■ **Extract provided**
= = =
HONG KONG, Aug 30 (Reuters) – Stock and bond markets attempted to steady on Tuesday, as investors turned their focus to inflation data and this week’s US labour market report, to gauge if interest rate hikes that have been priced in around the world are justified.
By early afternoon, MSCI’s broadest index of Asia-Pacific shares outside Japan was up 0.2%, while Japan’s Nikkei stock index rose 1.2%, in part helped by a fresh round of weakness in the Japanese yen.
Wall Street indexes fell on Monday, but the pace of selling was reduced and US stock futures edged up by 0.3% in Asia. European stock futures strengthened, with the pan-region Euro Stoxx 50 futures up 0.6% and German futures up 0.6%. FTSE futures were down 0.26%.
Besides interest rates, the health of China’s economy is also at the forefront of investor concerns. China’s benchmark Shanghai Composite Index .SSEC shed 0.6% on news that several big cities had ramped up COVID-19 restrictions.
Hong Kong’s Hang Seng was also dragged 0.9% lower as investors have started walking back their enthusiasm about an agreement struck between China and the United States for access to Chinese companies’ audit papers.
At the Jackson Hole conference last week, Federal Reserve Chair Jerome Powell and European Central Bank speakers struck a hawkish tone, driving selling of bonds and equities as traders jacked up near-term interest rate expectations.
“The markets focus for the next couple of weeks at least, will be the likely Fed action,” said Manishi Raychaudhuri, head of APAC equity research at BNP Paribas.
= = =
■ **Records supplied**
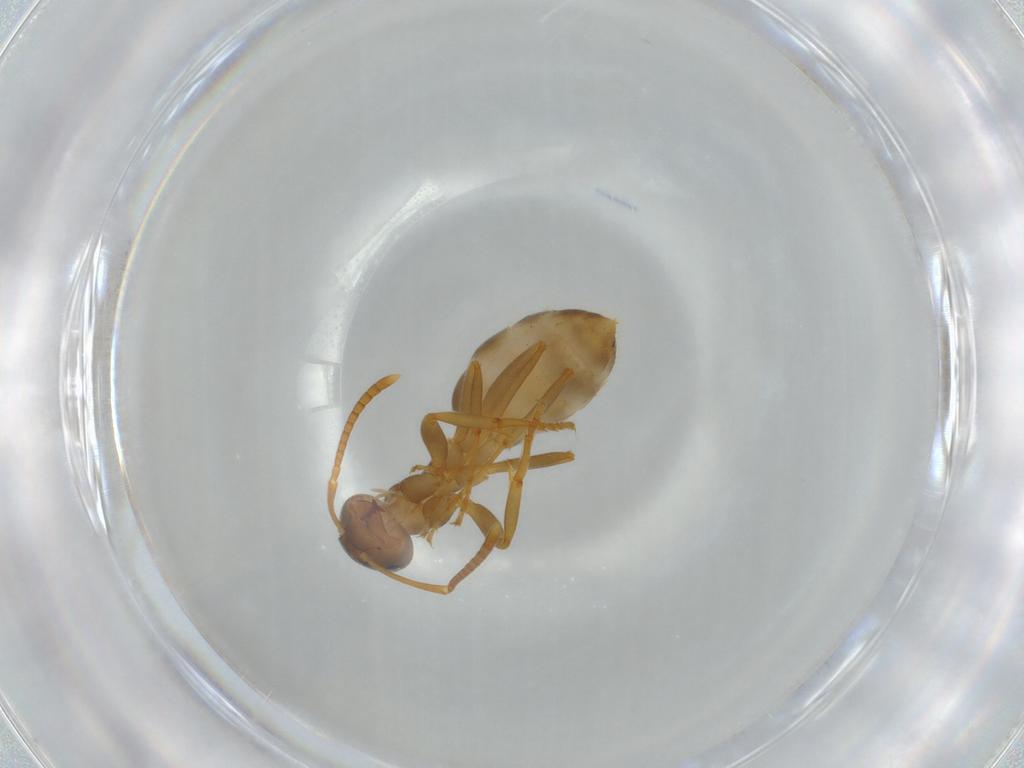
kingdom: Animalia
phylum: Arthropoda
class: Insecta
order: Hymenoptera
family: Formicidae
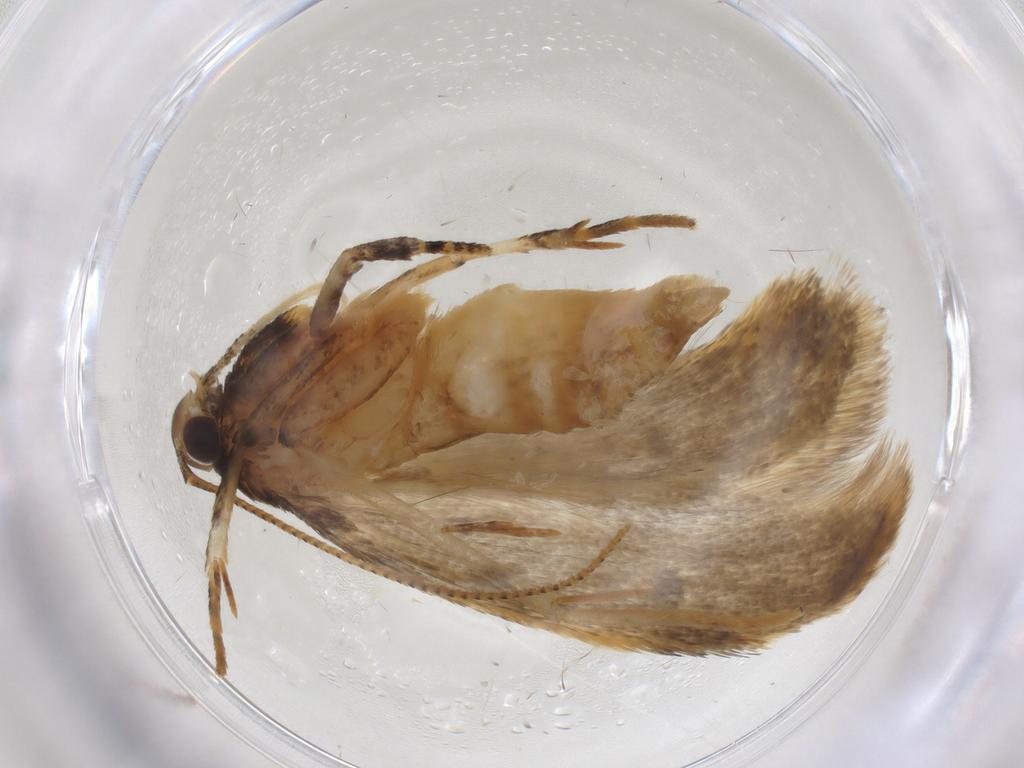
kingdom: Animalia
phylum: Arthropoda
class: Insecta
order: Lepidoptera
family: Gelechiidae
= = =
■ **What is needed**
Rewrite the market report from "HONG KONG, Aug" through "were down 0.26%.", swapping "Japanese yen" for "Japanese currency".

■ **Answer below**
HONG KONG, Aug 30 (Reuters) – Stock and bond markets attempted to steady on Tuesday, as investors turned their focus to inflation data and this week’s US labour market report, to gauge if interest rate hikes that have been priced in around the world are justified.
By early afternoon, MSCI’s broadest index of Asia-Pacific shares outside Japan was up 0.2%, while Japan’s Nikkei stock index rose 1.2%, in part helped by a fresh round of weakness in the Japanese currency.
Wall Street indexes fell on Monday, but the pace of selling was reduced and US stock futures edged up by 0.3% in Asia. European stock futures strengthened, with the pan-region Euro Stoxx 50 futures up 0.6% and German futures up 0.6%. FTSE futures were down 0.26%.